Access thousands of open-source models via the Hugging Face Inference API. Supports both the free Serverless API and Dedicated Inference Endpoints.

Install

pip install synapsekit[huggingface]

Setup

export HUGGINGFACE_API_KEY=hf_...

Usage

from synapsekit.llm.huggingface import HuggingFaceLLM
from synapsekit import LLMConfig
import os

# Serverless Inference API
config = LLMConfig(
model="meta-llama/Llama-3.2-3B-Instruct",
api_key=os.environ["HUGGINGFACE_API_KEY"],
provider="huggingface",
)

llm = HuggingFaceLLM(config)

# Streaming
async for token in llm.stream("Explain transformer architecture"):
print(token, end="")

# Generate
response = await llm.generate("What is the Hugging Face Hub?")

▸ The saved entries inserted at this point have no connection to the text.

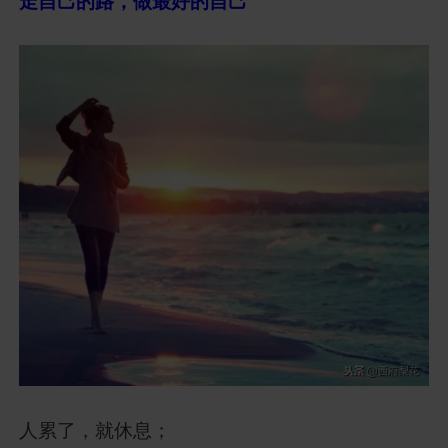
走自己的路，做最好的自己
人累了，就休息；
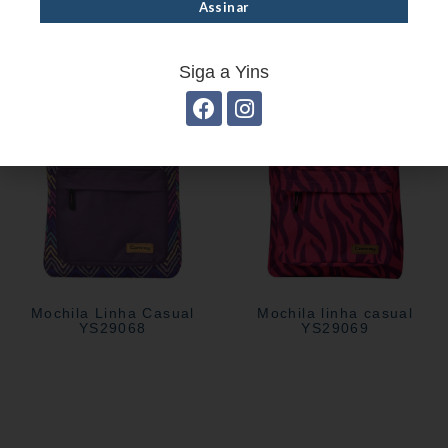
Estojo Juvenil YS27104
Estojo Juvenil YS27105
Siga a Yins
Mochila Linha Casual
Mochila linha casual
YS29068
YS29069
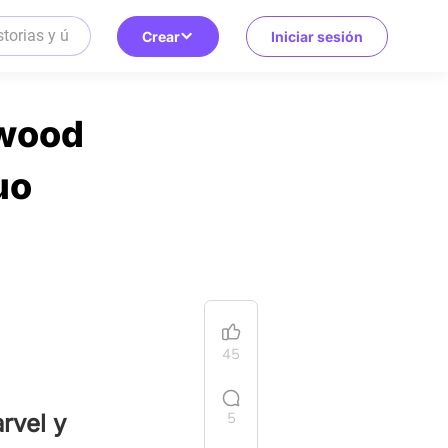
Crear
Iniciar sesión
ywood
uo
45
5
rvel y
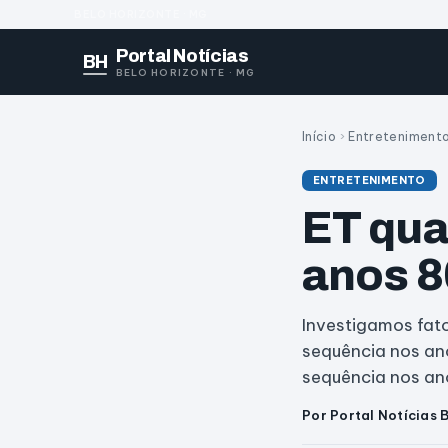
BELO HORIZONTE · MG
Portal Notícias
BH
BELO HORIZONTE · MG
Início
›
Entreteniment
ENTRETENIMENTO
ET qua
anos 8
Investigamos fat
sequência nos an
sequência nos a
Por Portal Notícias 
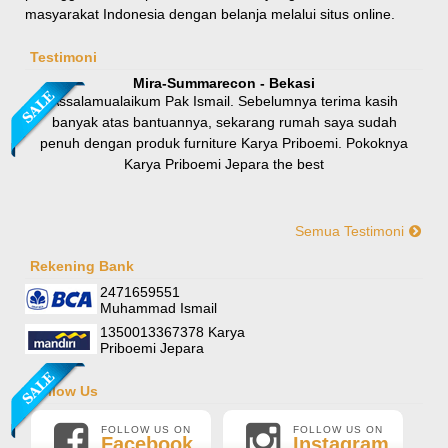
masyarakat Indonesia dengan belanja melalui situs online.
Rp 8.100.000
9.000.000
Testimoni
Mira-Summarecon - Bekasi
Assalamualaikum Pak Ismail. Sebelumnya terima kasih
banyak atas bantuannya, sekarang rumah saya sudah
penuh dengan produk furniture Karya Priboemi. Pokoknya
Karya Priboemi Jepara the best
Semua Testimoni
Yani-Jogja
Hallo mas ismail, terima kasih banyak ya. Barang furniture
Rekening Bank
Sofa Sudut Nevada
pesanan saya sudah tertata rapi dirumah. sekali lagi terima
2471659551
Rp (Hubungi CS)
kasih banyak mas mail.
Muhammad Ismail
1350013367378 Karya
Priboemi Jepara
Follow Us
FOLLOW US ON
FOLLOW US ON
Facebook
Instagram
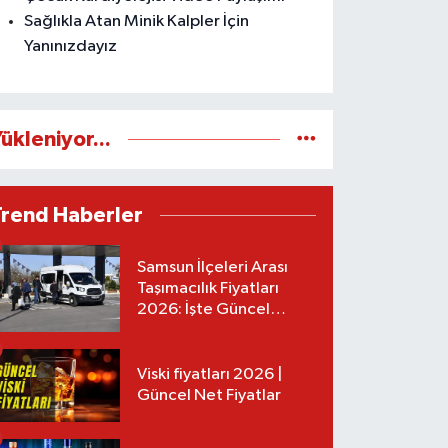
Sağlıkla Atan Minik Kalpler İçin
Yanınızdayız
ükleniyor...
Trend Haberler
Samsun İlçeleri Arası
Taşımacılık Fiyatları
2026: İşte Güncel
Tarifeler
Viski fiyatları 2026 |
Güncel Net Fiyatlar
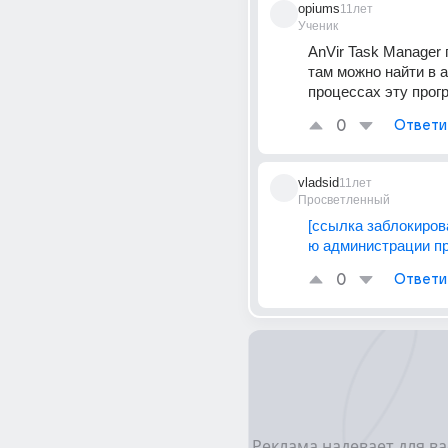
opiums
11лет
Ученик
AnVir Task Manager 
там можно найти в а
процессах эту прог
0
Ответи
vladsid
11лет
Просветленный
[ссылка заблокиров
ю администрации пр
0
Ответи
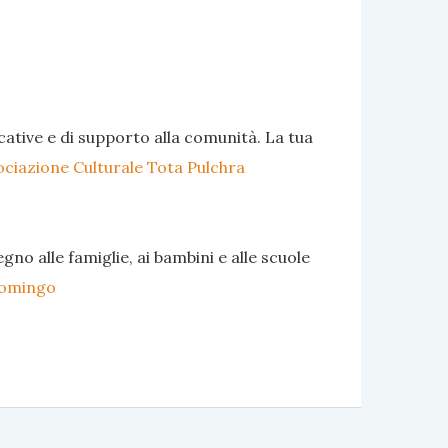
ucative e di supporto alla comunità. La tua
ciazione Culturale Tota Pulchra
o alle famiglie, ai bambini e alle scuole
 Domingo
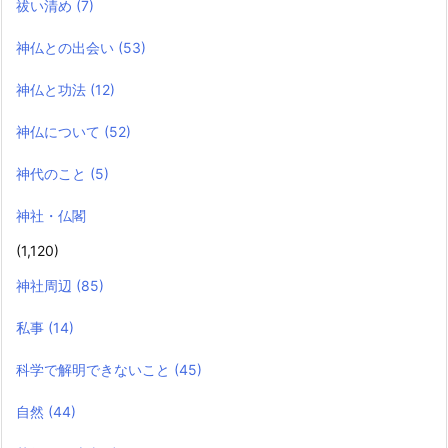
祓い清め
(7)
神仏との出会い
(53)
神仏と功法
(12)
神仏について
(52)
神代のこと
(5)
神社・仏閣
(1,120)
神社周辺
(85)
私事
(14)
科学で解明できないこと
(45)
自然
(44)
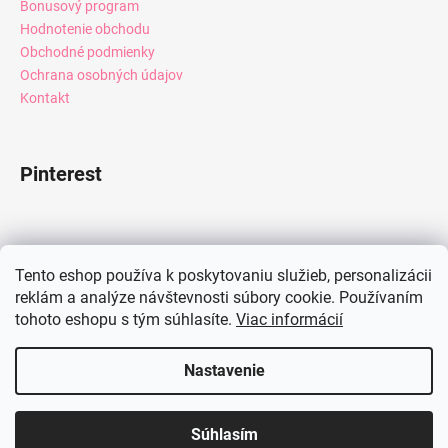
Bonusový program
Hodnotenie obchodu
Obchodné podmienky
Ochrana osobných údajov
Kontakt
Pinterest
Facebook
Tento eshop používa k poskytovaniu služieb, personalizácii
reklám a analýze návštevnosti súbory cookie. Používaním
tohoto eshopu s tým súhlasíte.
Viac informácií
Instagram
Nastavenie
Vytvoril Shoptet
Súhlasím
Copyright 2026
Mia Dresses
. Všetky práva vyhradené.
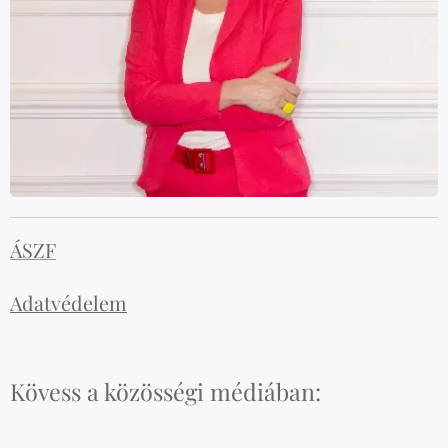
ÁSZF
Adatvédelem
Kövess a közösségi médiában:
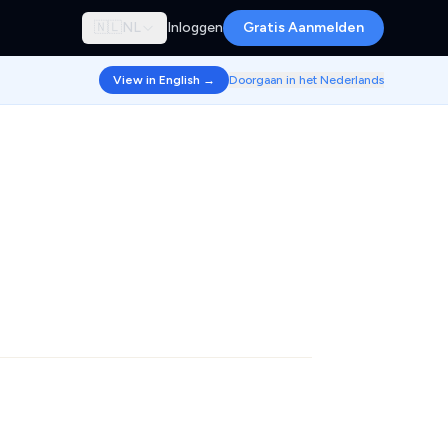
🇳🇱
NL
Inloggen
Gratis Aanmelden
View in English →
Doorgaan in het Nederlands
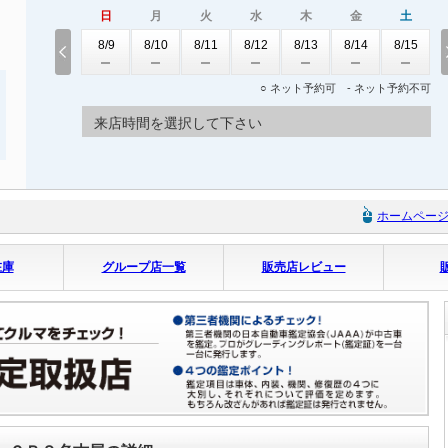
日
月
火
水
木
金
土
8/9
8/10
8/11
8/12
8/13
8/14
8/15
○ ネット予約可 - ネット予約不可
来店時間を選択して下さい
ホームペー
在庫
グループ店一覧
販売店レビュー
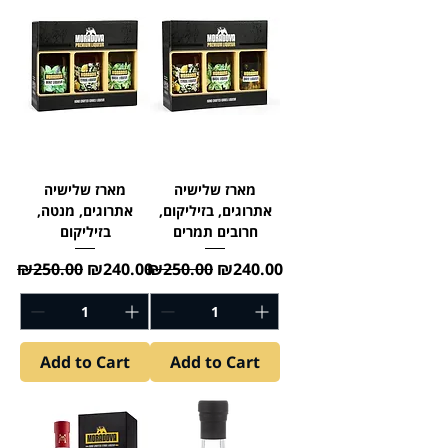
מארז שלישיה
מארז שלישיה
אתרוגים, בזיליקום,
אתרוגים, מנטה,
חרובים תמרים
בזיליקום
Regular Price
Sale Price
Regular Price
Sale Price
₪250.00
₪240.00
₪250.00
₪240.00
Add to Cart
Add to Cart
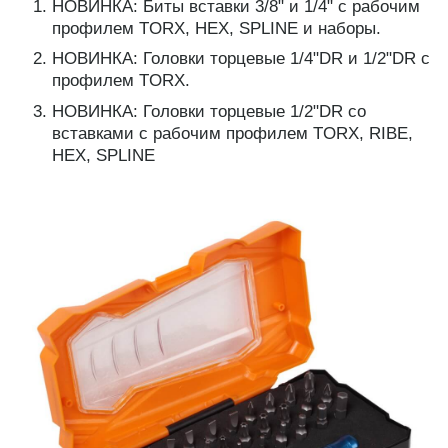
НОВИНКА: Биты вставки 3/8" и 1/4" с рабочим
профилем TORX, HEX, SPLINE и наборы.
НОВИНКА: Головки торцевые 1/4"DR и 1/2"DR с
профилем TORX.
НОВИНКА: Головки торцевые 1/2"DR со
вставками с рабочим профилем TORX, RIBE,
HEX, SPLINE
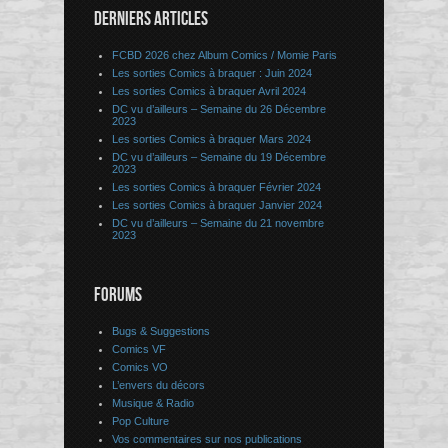
DERNIERS ARTICLES
FCBD 2026 chez Album Comics / Momie Paris
Les sorties Comics à braquer : Juin 2024
Les sorties Comics à braquer Avril 2024
DC vu d’ailleurs – Semaine du 26 Décembre
2023
Les sorties Comics à braquer Mars 2024
DC vu d’ailleurs – Semaine du 19 Décembre
2023
Les sorties Comics à braquer Février 2024
Les sorties Comics à braquer Janvier 2024
DC vu d’ailleurs – Semaine du 21 novembre
2023
FORUMS
Bugs & Suggestions
Comics VF
Comics VO
L’envers du décors
Musique & Radio
Pop Culture
Vos commentaires sur nos publications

Dedicated Inference Endpoints

llm = HuggingFaceLLM(
config,
endpoint_url="https://your-endpoint.huggingface.cloud",
)
ModelNotes
meta-llama/Llama-3.2-3B-InstructFast, small Llama 3.2
meta-llama/Llama-3.1-8B-InstructBalanced quality
mistralai/Mistral-7B-Instruct-v0.3Mistral 7B
HuggingFaceH4/zephyr-7b-betaStrong instruction following
Qwen/Qwen2.5-7B-InstructMultilingual, 7B

Via RAG facade

from synapsekit import RAG
import os

rag = RAG(
model="meta-llama/Llama-3.2-3B-Instruct",
api_key=os.environ["HUGGINGFACE_API_KEY"],
provider="huggingface",
)
rag.add("Your document text here")
answer = rag.ask_sync("Summarize this.")
tip

The free Serverless Inference API has rate limits. For production use, deploy a Dedicated Inference Endpoint and pass the URL via endpoint_url.